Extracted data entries
+ + + + + + +
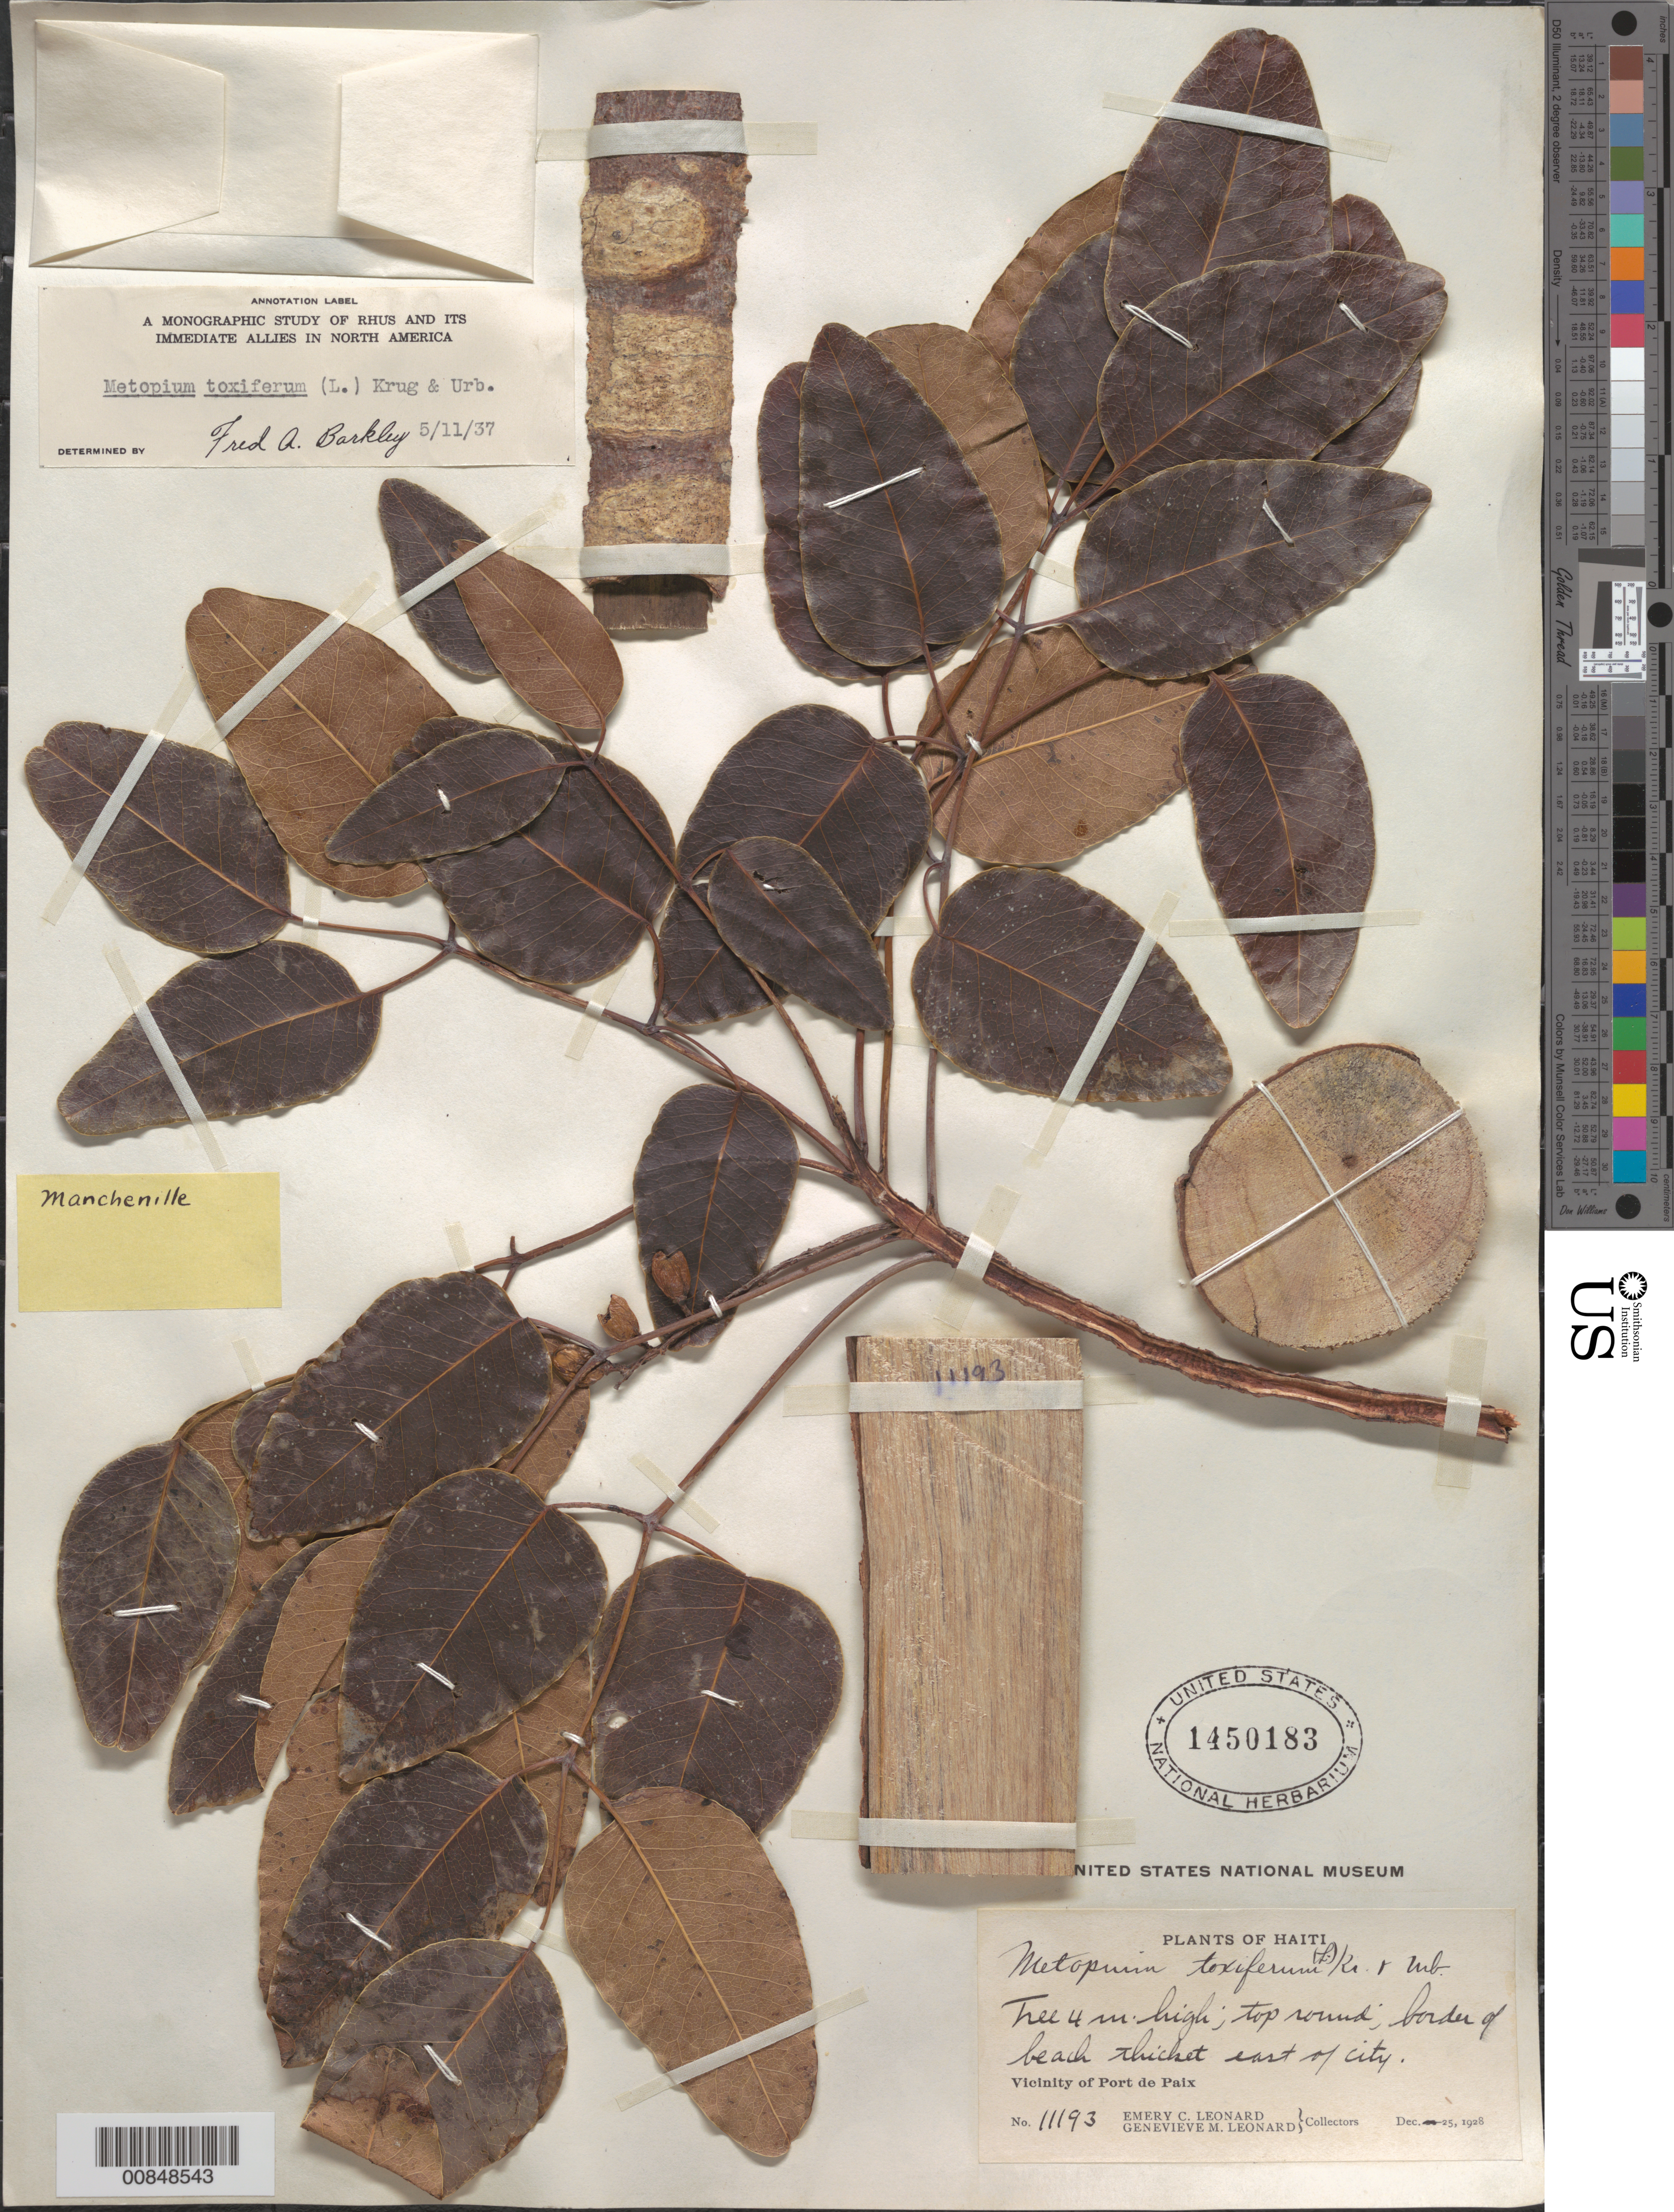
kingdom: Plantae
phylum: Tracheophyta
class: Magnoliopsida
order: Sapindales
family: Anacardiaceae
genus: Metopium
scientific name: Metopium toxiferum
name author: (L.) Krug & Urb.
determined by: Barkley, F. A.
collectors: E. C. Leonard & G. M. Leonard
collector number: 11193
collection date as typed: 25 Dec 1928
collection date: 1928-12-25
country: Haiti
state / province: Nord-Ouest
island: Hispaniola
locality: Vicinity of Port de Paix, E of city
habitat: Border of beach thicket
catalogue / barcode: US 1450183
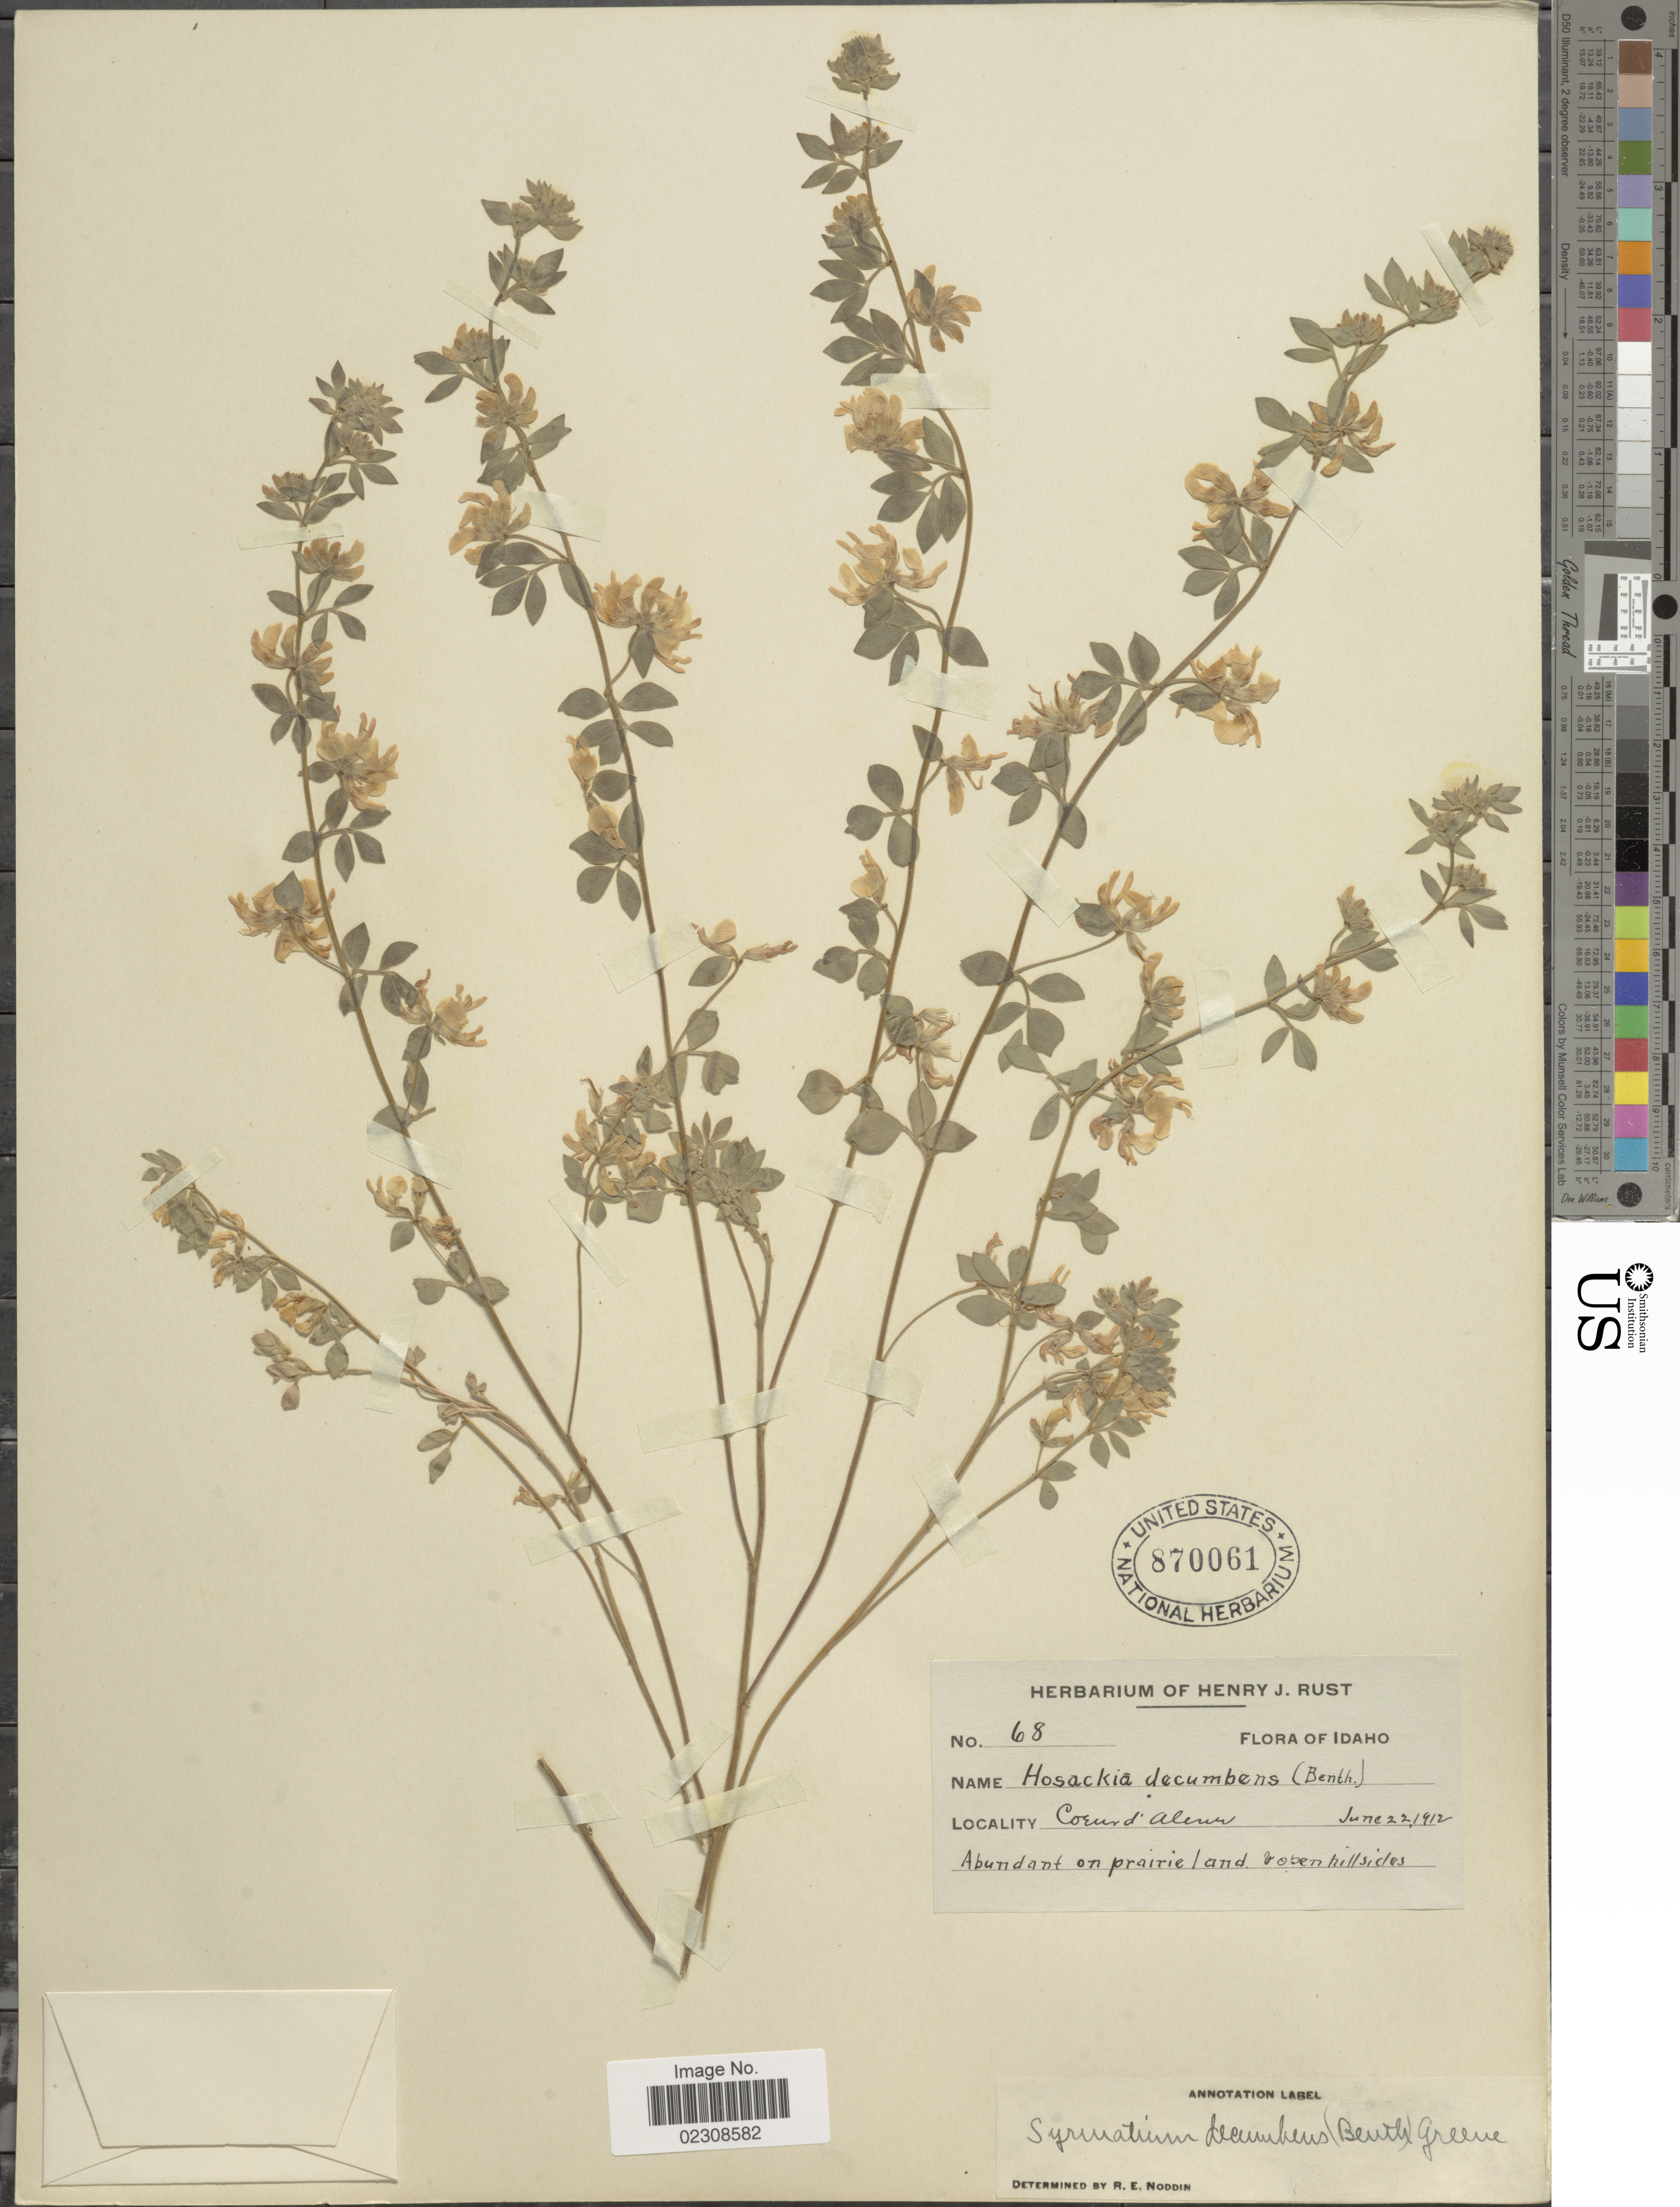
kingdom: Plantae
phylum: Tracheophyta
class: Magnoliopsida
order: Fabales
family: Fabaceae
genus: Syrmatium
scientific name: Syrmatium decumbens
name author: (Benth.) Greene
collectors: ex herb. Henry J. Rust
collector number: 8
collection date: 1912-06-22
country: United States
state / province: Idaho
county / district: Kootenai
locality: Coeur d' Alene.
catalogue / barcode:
+ + + + + + +
### Exercise
Print every line of the records above word for word, leaving out the pictures.

### Solution to this task
kingdom: Plantae
phylum: Tracheophyta
class: Magnoliopsida
order: Sapindales
family: Anacardiaceae
genus: Metopium
scientific name: Metopium toxiferum
name author: (L.) Krug & Urb.
determined by: Barkley, F. A.
collectors: E. C. Leonard & G. M. Leonard
collector number: 11193
collection date as typed: 25 Dec 1928
collection date: 1928-12-25
country: Haiti
state / province: Nord-Ouest
island: Hispaniola
locality: Vicinity of Port de Paix, E of city
habitat: Border of beach thicket
catalogue / barcode: US 1450183
kingdom: Plantae
phylum: Tracheophyta
class: Magnoliopsida
order: Fabales
family: Fabaceae
genus: Syrmatium
scientific name: Syrmatium decumbens
name author: (Benth.) Greene
collectors: ex herb. Henry J. Rust
collector number: 8
collection date: 1912-06-22
country: United States
state / province: Idaho
county / district: Kootenai
locality: Coeur d' Alene.
catalogue / barcode:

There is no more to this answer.